Ransomware is a well-documented cyber-crime and it’s difficult to avoid hearing about for those involved with technology. On March 12th, a new strain of ransomware, called WannaCry, infected thousands of organizations across multiple countries in a matter of hours. Although ransomware has been an evolving threat, the speed at which this strain spread was unprecedented.
“We’ve never seen something on this scale and that’s because ransomware itself has been combined with a worm application that allows the infection from one computer to quickly spread across other networks. That’s why we’re seeing these numbers increasing all the time and right across different sectors, right across the world. The numbers are still going up.” – Rob Wainwright, Director of Europol.
Microsoft, among many technology companies, have been on the front foot since the events of WannaCry and have been regularly releasing patch updates to protect systems from ransomware. This week, they have released further patch updates for Windows operating systems to protect vulnerabilities that could have been exploited in the same was as WannaCry. Further information can be found on Microsofts knowledge base site, Technet.

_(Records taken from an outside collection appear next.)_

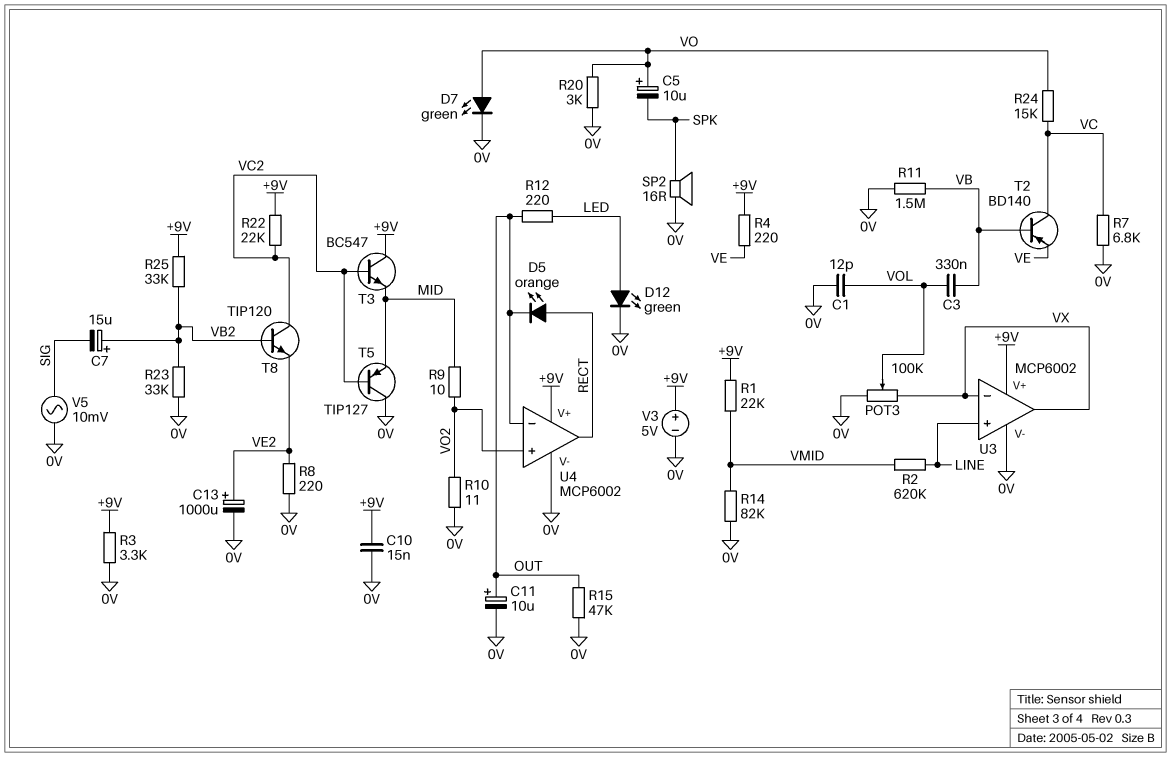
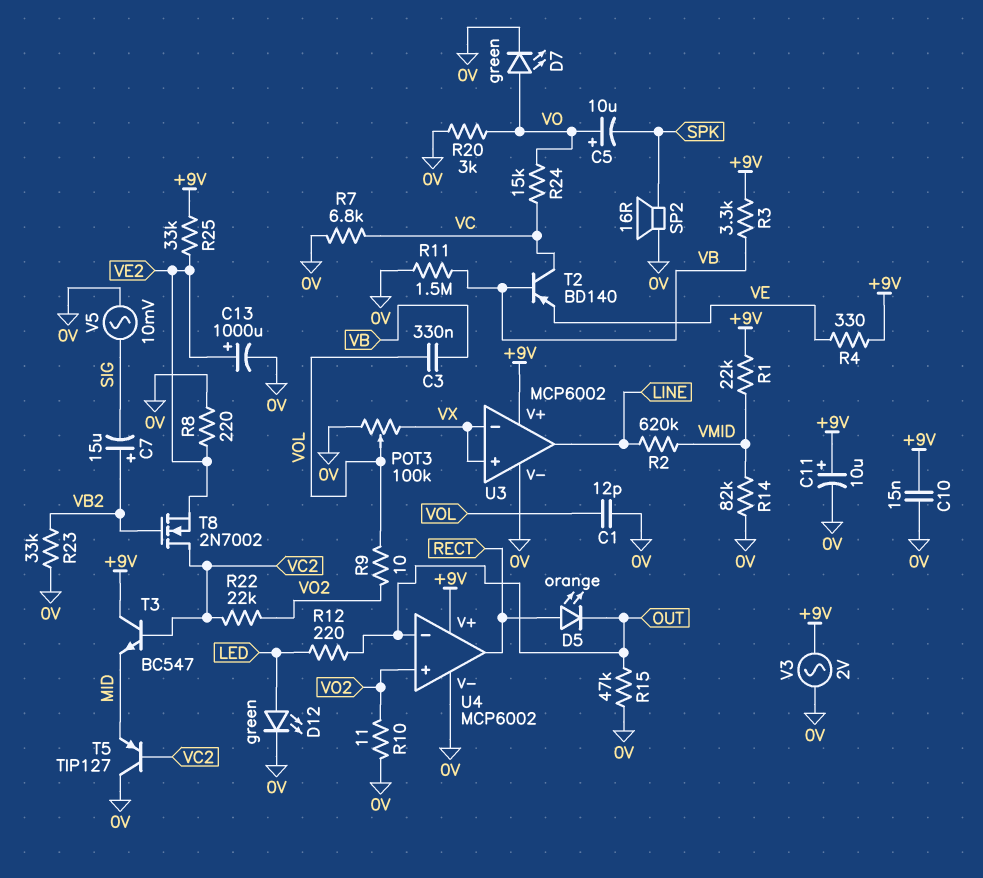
C11: 10uF (plus OUT, minus 0V) -> 10uF (plus +9V, minus 0V)
R3: 3.3k (+9V, 0V) -> 3.3k (+9V, VB)
R4: 220 (+9V, VE) -> 330 (+9V, VE)
R9: 10 (MID, VO2) -> 10 (VO2, VOL)
R22: 22k (+9V, VC2) -> 22k (VC2, VO2)
R25: 33k (+9V, VB2) -> 33k (+9V, VE2)
T8: NPN TIP120 (B VB2, C VC2, E VE2) -> NMOS 2N7002 (G VB2, D VC2, S VE2)
U3 pin in+: LINE -> VX
U3 pin out: VX -> LINE
V3: 5V (plus +9V, minus 0V) -> AC 2V (+9V, 0V)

Part of Microsoft’s statement reads:
To improve security protections for customers, Microsoft provides vulnerability information to major security software providers in advance of each monthly security update release. Security software providers can then use this vulnerability information to provide updated protections to customers via their security software or devices, such as antivirus, network-based intrusion detection systems, or host-based intrusion prevention systems. To determine whether active protections are available from security software providers, please visit the active protections websites provided by program partners, listed in Microsoft Active Protections Program (MAPP) Partners.